Exercise objective: Copy the entries below, switching each occurrence of "WhatsApp" to "Telegram" and keeping everything else the same.

Data supplied:
··········
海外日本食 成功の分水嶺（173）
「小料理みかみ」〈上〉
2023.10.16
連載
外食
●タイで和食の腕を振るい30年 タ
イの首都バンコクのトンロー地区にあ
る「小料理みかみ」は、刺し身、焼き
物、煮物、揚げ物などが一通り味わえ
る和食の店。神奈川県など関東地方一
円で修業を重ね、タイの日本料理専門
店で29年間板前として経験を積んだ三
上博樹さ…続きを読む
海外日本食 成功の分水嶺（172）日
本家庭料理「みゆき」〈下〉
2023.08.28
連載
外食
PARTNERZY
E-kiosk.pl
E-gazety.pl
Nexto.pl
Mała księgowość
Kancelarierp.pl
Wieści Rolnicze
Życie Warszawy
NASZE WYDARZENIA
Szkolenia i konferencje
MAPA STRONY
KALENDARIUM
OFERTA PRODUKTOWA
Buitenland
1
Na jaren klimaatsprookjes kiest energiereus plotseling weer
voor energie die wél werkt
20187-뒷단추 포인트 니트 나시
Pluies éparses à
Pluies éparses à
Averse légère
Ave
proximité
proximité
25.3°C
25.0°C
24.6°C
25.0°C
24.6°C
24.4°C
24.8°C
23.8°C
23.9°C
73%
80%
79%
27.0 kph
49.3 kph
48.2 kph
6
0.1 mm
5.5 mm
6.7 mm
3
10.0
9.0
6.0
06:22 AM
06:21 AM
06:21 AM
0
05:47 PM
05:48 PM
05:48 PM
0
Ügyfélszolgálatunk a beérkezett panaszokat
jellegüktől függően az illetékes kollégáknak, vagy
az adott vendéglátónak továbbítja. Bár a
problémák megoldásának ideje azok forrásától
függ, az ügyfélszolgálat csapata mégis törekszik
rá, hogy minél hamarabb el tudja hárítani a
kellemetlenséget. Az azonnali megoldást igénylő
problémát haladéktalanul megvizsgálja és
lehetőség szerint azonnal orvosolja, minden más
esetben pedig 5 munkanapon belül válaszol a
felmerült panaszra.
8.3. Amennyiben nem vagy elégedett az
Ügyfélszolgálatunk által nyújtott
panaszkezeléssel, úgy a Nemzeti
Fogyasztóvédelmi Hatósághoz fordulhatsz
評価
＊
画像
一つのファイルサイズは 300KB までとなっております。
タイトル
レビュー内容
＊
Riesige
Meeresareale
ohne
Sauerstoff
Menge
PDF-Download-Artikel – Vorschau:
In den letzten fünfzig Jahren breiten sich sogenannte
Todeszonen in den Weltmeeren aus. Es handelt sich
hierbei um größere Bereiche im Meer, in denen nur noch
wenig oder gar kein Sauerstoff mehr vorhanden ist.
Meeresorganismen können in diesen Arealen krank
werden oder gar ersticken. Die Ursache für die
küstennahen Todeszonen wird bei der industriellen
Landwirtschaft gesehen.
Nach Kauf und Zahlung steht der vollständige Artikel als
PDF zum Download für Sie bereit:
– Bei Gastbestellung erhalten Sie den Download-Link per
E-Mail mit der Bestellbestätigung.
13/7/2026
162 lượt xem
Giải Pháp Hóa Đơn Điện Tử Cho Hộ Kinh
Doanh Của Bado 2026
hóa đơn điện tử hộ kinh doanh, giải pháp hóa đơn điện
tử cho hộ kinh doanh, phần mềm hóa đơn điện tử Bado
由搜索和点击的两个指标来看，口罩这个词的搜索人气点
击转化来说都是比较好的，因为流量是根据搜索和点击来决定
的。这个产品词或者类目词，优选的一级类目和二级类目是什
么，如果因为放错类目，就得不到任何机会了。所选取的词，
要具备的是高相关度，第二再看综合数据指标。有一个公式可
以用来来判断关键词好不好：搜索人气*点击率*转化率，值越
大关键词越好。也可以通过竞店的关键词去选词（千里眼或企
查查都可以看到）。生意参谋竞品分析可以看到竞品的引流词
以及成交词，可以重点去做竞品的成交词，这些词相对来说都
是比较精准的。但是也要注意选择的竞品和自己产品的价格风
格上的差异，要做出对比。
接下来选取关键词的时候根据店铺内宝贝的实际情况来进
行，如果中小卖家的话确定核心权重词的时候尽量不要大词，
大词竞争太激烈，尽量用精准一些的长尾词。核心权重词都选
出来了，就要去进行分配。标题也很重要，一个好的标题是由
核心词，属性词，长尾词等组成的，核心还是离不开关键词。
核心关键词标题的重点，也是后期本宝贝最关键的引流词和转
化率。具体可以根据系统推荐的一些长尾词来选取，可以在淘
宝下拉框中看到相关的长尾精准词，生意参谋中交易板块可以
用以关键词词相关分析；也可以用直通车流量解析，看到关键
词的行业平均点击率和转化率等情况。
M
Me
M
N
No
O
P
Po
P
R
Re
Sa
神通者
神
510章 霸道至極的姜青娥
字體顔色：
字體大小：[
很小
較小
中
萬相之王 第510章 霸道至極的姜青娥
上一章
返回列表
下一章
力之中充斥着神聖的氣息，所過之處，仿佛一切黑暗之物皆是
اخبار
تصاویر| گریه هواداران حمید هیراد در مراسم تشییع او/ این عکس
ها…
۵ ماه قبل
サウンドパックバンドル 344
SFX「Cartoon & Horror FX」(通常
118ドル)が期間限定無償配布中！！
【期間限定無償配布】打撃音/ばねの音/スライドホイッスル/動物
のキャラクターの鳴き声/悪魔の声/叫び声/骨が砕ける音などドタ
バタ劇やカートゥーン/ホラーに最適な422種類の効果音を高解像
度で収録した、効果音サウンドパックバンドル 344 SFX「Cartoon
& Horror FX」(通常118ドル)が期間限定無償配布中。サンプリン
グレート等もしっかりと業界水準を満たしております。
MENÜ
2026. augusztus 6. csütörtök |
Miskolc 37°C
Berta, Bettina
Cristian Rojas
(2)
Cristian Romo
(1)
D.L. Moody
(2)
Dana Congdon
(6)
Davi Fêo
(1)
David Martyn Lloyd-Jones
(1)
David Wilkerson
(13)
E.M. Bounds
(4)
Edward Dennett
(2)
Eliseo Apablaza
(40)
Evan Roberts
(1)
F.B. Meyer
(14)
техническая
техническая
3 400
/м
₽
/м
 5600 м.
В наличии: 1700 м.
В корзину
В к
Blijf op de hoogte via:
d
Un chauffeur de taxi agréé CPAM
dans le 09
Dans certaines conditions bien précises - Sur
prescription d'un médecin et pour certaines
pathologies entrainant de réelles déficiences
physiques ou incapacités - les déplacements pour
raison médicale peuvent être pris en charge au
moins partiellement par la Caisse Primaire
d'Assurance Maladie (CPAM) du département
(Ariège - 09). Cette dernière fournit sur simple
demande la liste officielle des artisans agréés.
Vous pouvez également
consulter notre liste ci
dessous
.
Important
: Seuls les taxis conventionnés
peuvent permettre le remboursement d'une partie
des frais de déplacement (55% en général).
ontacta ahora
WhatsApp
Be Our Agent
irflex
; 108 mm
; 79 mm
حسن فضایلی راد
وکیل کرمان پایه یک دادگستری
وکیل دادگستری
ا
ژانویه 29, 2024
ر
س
··········
Answer for this exercise:
海外日本食 成功の分水嶺（173）
「小料理みかみ」〈上〉
2023.10.16
連載
外食
●タイで和食の腕を振るい30年 タ
イの首都バンコクのトンロー地区にあ
る「小料理みかみ」は、刺し身、焼き
物、煮物、揚げ物などが一通り味わえ
る和食の店。神奈川県など関東地方一
円で修業を重ね、タイの日本料理専門
店で29年間板前として経験を積んだ三
上博樹さ…続きを読む
海外日本食 成功の分水嶺（172）日
本家庭料理「みゆき」〈下〉
2023.08.28
連載
外食
PARTNERZY
E-kiosk.pl
E-gazety.pl
Nexto.pl
Mała księgowość
Kancelarierp.pl
Wieści Rolnicze
Życie Warszawy
NASZE WYDARZENIA
Szkolenia i konferencje
MAPA STRONY
KALENDARIUM
OFERTA PRODUKTOWA
Buitenland
1
Na jaren klimaatsprookjes kiest energiereus plotseling weer
voor energie die wél werkt
20187-뒷단추 포인트 니트 나시
Pluies éparses à
Pluies éparses à
Averse légère
Ave
proximité
proximité
25.3°C
25.0°C
24.6°C
25.0°C
24.6°C
24.4°C
24.8°C
23.8°C
23.9°C
73%
80%
79%
27.0 kph
49.3 kph
48.2 kph
6
0.1 mm
5.5 mm
6.7 mm
3
10.0
9.0
6.0
06:22 AM
06:21 AM
06:21 AM
0
05:47 PM
05:48 PM
05:48 PM
0
Ügyfélszolgálatunk a beérkezett panaszokat
jellegüktől függően az illetékes kollégáknak, vagy
az adott vendéglátónak továbbítja. Bár a
problémák megoldásának ideje azok forrásától
függ, az ügyfélszolgálat csapata mégis törekszik
rá, hogy minél hamarabb el tudja hárítani a
kellemetlenséget. Az azonnali megoldást igénylő
problémát haladéktalanul megvizsgálja és
lehetőség szerint azonnal orvosolja, minden más
esetben pedig 5 munkanapon belül válaszol a
felmerült panaszra.
8.3. Amennyiben nem vagy elégedett az
Ügyfélszolgálatunk által nyújtott
panaszkezeléssel, úgy a Nemzeti
Fogyasztóvédelmi Hatósághoz fordulhatsz
評価
＊
画像
一つのファイルサイズは 300KB までとなっております。
タイトル
レビュー内容
＊
Riesige
Meeresareale
ohne
Sauerstoff
Menge
PDF-Download-Artikel – Vorschau:
In den letzten fünfzig Jahren breiten sich sogenannte
Todeszonen in den Weltmeeren aus. Es handelt sich
hierbei um größere Bereiche im Meer, in denen nur noch
wenig oder gar kein Sauerstoff mehr vorhanden ist.
Meeresorganismen können in diesen Arealen krank
werden oder gar ersticken. Die Ursache für die
küstennahen Todeszonen wird bei der industriellen
Landwirtschaft gesehen.
Nach Kauf und Zahlung steht der vollständige Artikel als
PDF zum Download für Sie bereit:
– Bei Gastbestellung erhalten Sie den Download-Link per
E-Mail mit der Bestellbestätigung.
13/7/2026
162 lượt xem
Giải Pháp Hóa Đơn Điện Tử Cho Hộ Kinh
Doanh Của Bado 2026
hóa đơn điện tử hộ kinh doanh, giải pháp hóa đơn điện
tử cho hộ kinh doanh, phần mềm hóa đơn điện tử Bado
由搜索和点击的两个指标来看，口罩这个词的搜索人气点
击转化来说都是比较好的，因为流量是根据搜索和点击来决定
的。这个产品词或者类目词，优选的一级类目和二级类目是什
么，如果因为放错类目，就得不到任何机会了。所选取的词，
要具备的是高相关度，第二再看综合数据指标。有一个公式可
以用来来判断关键词好不好：搜索人气*点击率*转化率，值越
大关键词越好。也可以通过竞店的关键词去选词（千里眼或企
查查都可以看到）。生意参谋竞品分析可以看到竞品的引流词
以及成交词，可以重点去做竞品的成交词，这些词相对来说都
是比较精准的。但是也要注意选择的竞品和自己产品的价格风
格上的差异，要做出对比。
接下来选取关键词的时候根据店铺内宝贝的实际情况来进
行，如果中小卖家的话确定核心权重词的时候尽量不要大词，
大词竞争太激烈，尽量用精准一些的长尾词。核心权重词都选
出来了，就要去进行分配。标题也很重要，一个好的标题是由
核心词，属性词，长尾词等组成的，核心还是离不开关键词。
核心关键词标题的重点，也是后期本宝贝最关键的引流词和转
化率。具体可以根据系统推荐的一些长尾词来选取，可以在淘
宝下拉框中看到相关的长尾精准词，生意参谋中交易板块可以
用以关键词词相关分析；也可以用直通车流量解析，看到关键
词的行业平均点击率和转化率等情况。
M
Me
M
N
No
O
P
Po
P
R
Re
Sa
神通者
神
510章 霸道至極的姜青娥
字體顔色：
字體大小：[
很小
較小
中
萬相之王 第510章 霸道至極的姜青娥
上一章
返回列表
下一章
力之中充斥着神聖的氣息，所過之處，仿佛一切黑暗之物皆是
اخبار
تصاویر| گریه هواداران حمید هیراد در مراسم تشییع او/ این عکس
ها…
۵ ماه قبل
サウンドパックバンドル 344
SFX「Cartoon & Horror FX」(通常
118ドル)が期間限定無償配布中！！
【期間限定無償配布】打撃音/ばねの音/スライドホイッスル/動物
のキャラクターの鳴き声/悪魔の声/叫び声/骨が砕ける音などドタ
バタ劇やカートゥーン/ホラーに最適な422種類の効果音を高解像
度で収録した、効果音サウンドパックバンドル 344 SFX「Cartoon
& Horror FX」(通常118ドル)が期間限定無償配布中。サンプリン
グレート等もしっかりと業界水準を満たしております。
MENÜ
2026. augusztus 6. csütörtök |
Miskolc 37°C
Berta, Bettina
Cristian Rojas
(2)
Cristian Romo
(1)
D.L. Moody
(2)
Dana Congdon
(6)
Davi Fêo
(1)
David Martyn Lloyd-Jones
(1)
David Wilkerson
(13)
E.M. Bounds
(4)
Edward Dennett
(2)
Eliseo Apablaza
(40)
Evan Roberts
(1)
F.B. Meyer
(14)
техническая
техническая
3 400
/м
₽
/м
 5600 м.
В наличии: 1700 м.
В корзину
В к
Blijf op de hoogte via:
d
Un chauffeur de taxi agréé CPAM
dans le 09
Dans certaines conditions bien précises - Sur
prescription d'un médecin et pour certaines
pathologies entrainant de réelles déficiences
physiques ou incapacités - les déplacements pour
raison médicale peuvent être pris en charge au
moins partiellement par la Caisse Primaire
d'Assurance Maladie (CPAM) du département
(Ariège - 09). Cette dernière fournit sur simple
demande la liste officielle des artisans agréés.
Vous pouvez également
consulter notre liste ci
dessous
.
Important
: Seuls les taxis conventionnés
peuvent permettre le remboursement d'une partie
des frais de déplacement (55% en général).
ontacta ahora
Telegram
Be Our Agent
irflex
; 108 mm
; 79 mm
حسن فضایلی راد
وکیل کرمان پایه یک دادگستری
وکیل دادگستری
ا
ژانویه 29, 2024
ر
س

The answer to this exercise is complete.